WORK INSTRUCTIONS:
Find how many lines in the data below include the word "magnification", then write only that number.

TASK INPUT START

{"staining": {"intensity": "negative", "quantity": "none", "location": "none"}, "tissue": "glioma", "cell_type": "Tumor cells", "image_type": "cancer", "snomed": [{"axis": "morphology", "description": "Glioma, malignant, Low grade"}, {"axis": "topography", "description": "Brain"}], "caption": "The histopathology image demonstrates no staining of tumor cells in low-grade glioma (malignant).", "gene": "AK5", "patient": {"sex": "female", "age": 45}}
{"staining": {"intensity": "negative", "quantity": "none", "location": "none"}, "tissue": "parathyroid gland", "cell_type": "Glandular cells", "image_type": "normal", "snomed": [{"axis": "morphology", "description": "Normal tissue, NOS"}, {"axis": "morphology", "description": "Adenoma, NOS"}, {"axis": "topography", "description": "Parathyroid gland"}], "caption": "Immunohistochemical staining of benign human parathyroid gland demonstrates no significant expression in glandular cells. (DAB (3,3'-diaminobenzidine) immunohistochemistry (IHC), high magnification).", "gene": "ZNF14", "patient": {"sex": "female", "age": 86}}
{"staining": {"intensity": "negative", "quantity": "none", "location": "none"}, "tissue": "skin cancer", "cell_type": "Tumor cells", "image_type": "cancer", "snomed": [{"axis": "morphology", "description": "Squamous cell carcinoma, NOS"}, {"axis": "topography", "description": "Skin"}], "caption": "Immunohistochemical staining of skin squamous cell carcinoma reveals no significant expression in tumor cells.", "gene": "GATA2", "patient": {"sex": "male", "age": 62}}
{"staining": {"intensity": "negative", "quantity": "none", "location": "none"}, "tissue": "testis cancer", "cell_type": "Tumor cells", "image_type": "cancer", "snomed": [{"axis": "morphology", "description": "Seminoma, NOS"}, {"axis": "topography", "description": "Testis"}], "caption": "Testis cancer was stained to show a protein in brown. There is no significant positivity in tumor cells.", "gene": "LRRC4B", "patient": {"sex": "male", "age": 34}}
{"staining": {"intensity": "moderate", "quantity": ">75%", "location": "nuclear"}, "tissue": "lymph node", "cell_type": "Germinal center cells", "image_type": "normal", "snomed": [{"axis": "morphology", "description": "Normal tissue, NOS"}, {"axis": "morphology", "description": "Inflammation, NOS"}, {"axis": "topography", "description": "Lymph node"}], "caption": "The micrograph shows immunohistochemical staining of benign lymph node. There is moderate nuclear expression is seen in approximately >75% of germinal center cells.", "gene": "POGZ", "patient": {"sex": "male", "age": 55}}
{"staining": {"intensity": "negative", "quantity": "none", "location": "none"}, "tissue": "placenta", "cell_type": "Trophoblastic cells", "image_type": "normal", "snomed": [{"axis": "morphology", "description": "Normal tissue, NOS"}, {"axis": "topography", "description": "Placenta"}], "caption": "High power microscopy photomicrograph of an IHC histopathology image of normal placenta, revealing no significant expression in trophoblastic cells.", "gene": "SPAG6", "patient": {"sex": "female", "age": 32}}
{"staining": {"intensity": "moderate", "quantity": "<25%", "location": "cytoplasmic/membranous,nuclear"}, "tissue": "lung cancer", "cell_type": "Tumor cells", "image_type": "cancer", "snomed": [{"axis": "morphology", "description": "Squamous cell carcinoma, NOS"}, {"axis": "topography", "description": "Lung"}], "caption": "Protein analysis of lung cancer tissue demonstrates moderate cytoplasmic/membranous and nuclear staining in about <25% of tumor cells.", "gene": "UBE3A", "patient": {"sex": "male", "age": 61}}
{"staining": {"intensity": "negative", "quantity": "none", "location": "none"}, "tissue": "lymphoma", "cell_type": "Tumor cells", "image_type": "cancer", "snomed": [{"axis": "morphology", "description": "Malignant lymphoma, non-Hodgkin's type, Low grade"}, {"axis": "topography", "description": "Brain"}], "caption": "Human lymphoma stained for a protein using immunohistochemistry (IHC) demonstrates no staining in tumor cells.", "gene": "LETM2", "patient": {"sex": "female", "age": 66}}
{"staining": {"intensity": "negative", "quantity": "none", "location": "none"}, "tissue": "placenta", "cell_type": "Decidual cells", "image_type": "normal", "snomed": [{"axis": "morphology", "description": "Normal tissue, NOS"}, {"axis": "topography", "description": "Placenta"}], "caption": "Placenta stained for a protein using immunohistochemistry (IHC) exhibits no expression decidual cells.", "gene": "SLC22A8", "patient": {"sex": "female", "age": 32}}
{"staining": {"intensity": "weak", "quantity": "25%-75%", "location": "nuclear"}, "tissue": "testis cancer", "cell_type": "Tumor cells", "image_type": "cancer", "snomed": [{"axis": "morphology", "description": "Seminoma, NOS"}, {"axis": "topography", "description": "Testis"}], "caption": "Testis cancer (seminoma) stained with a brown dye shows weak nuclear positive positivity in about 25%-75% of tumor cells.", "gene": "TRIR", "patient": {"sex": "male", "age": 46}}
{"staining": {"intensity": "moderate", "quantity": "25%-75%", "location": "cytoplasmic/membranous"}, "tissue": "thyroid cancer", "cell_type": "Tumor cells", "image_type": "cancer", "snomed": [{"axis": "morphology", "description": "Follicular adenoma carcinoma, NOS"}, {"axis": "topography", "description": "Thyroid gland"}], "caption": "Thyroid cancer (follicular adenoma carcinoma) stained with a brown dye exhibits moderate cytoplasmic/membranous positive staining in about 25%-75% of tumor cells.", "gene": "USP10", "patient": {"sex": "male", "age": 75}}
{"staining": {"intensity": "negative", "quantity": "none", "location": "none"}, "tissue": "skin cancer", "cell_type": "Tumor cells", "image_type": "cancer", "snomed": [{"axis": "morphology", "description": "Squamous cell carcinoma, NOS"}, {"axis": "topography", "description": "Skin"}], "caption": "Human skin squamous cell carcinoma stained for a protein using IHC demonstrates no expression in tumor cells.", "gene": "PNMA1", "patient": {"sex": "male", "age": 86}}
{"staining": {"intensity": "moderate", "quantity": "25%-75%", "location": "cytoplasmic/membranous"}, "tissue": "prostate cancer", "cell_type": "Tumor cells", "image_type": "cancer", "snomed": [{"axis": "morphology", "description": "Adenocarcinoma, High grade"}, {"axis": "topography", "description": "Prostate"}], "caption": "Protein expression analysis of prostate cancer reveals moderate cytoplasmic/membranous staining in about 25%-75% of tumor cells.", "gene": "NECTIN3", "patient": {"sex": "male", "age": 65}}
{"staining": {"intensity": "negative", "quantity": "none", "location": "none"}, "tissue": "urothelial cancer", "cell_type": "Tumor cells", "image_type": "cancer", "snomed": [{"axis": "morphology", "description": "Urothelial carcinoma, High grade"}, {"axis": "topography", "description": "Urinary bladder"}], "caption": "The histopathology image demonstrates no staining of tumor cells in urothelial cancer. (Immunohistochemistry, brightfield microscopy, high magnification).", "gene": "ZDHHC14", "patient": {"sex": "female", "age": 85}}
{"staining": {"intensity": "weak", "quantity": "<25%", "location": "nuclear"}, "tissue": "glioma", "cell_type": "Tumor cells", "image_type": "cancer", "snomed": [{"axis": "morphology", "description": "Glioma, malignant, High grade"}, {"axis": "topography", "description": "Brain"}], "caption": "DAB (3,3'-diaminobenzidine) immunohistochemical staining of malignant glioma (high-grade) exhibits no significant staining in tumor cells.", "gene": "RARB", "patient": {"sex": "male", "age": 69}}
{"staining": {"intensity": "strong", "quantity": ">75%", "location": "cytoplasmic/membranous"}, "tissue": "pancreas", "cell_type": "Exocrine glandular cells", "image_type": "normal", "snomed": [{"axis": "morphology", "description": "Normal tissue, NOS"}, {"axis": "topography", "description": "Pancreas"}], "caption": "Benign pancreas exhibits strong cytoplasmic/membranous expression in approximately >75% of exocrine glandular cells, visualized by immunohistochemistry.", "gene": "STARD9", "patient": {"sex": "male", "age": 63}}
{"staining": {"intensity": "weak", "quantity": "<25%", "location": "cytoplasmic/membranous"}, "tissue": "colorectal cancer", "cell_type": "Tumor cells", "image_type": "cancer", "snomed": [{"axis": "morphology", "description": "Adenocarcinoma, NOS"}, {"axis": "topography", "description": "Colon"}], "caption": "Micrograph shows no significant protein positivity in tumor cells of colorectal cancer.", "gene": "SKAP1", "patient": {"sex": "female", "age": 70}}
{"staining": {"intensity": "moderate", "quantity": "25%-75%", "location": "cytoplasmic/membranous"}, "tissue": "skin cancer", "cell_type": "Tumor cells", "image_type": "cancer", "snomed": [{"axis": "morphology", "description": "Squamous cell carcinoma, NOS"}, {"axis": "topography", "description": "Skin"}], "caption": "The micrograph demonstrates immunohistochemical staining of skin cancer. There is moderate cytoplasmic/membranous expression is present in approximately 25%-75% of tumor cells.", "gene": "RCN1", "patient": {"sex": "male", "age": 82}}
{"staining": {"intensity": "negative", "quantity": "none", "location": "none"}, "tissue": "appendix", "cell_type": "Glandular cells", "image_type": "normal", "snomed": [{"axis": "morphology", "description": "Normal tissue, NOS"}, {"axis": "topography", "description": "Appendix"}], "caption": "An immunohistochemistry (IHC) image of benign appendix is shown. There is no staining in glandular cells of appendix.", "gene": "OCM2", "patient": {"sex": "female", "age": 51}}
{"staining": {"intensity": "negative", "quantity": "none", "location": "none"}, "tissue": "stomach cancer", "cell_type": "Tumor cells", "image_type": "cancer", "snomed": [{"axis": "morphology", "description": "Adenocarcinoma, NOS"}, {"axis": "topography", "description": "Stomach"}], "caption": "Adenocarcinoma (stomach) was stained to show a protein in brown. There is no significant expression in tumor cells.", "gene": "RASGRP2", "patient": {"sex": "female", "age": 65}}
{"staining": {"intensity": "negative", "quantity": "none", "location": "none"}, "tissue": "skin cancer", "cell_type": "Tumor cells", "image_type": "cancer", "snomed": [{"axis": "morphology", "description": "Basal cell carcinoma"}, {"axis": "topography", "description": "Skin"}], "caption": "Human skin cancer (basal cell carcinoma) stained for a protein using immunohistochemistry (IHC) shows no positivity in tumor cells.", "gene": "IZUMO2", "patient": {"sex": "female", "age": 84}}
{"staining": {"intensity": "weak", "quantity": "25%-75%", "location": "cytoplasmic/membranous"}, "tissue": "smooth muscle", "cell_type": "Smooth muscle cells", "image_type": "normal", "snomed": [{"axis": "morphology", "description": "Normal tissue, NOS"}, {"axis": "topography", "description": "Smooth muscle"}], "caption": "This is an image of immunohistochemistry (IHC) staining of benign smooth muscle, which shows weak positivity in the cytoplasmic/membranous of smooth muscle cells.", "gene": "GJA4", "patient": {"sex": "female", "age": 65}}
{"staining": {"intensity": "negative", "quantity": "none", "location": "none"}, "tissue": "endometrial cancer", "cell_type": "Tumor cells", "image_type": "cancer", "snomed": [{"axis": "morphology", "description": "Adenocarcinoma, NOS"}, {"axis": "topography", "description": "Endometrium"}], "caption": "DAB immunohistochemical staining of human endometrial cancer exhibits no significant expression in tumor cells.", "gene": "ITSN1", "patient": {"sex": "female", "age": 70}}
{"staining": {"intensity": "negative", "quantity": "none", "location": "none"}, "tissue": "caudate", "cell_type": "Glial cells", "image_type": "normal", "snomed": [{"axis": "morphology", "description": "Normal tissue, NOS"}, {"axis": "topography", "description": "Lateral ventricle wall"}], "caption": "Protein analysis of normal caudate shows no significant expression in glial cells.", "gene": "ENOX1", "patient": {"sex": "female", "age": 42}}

TASK INPUT END

PROBLEM SOLUTION:
2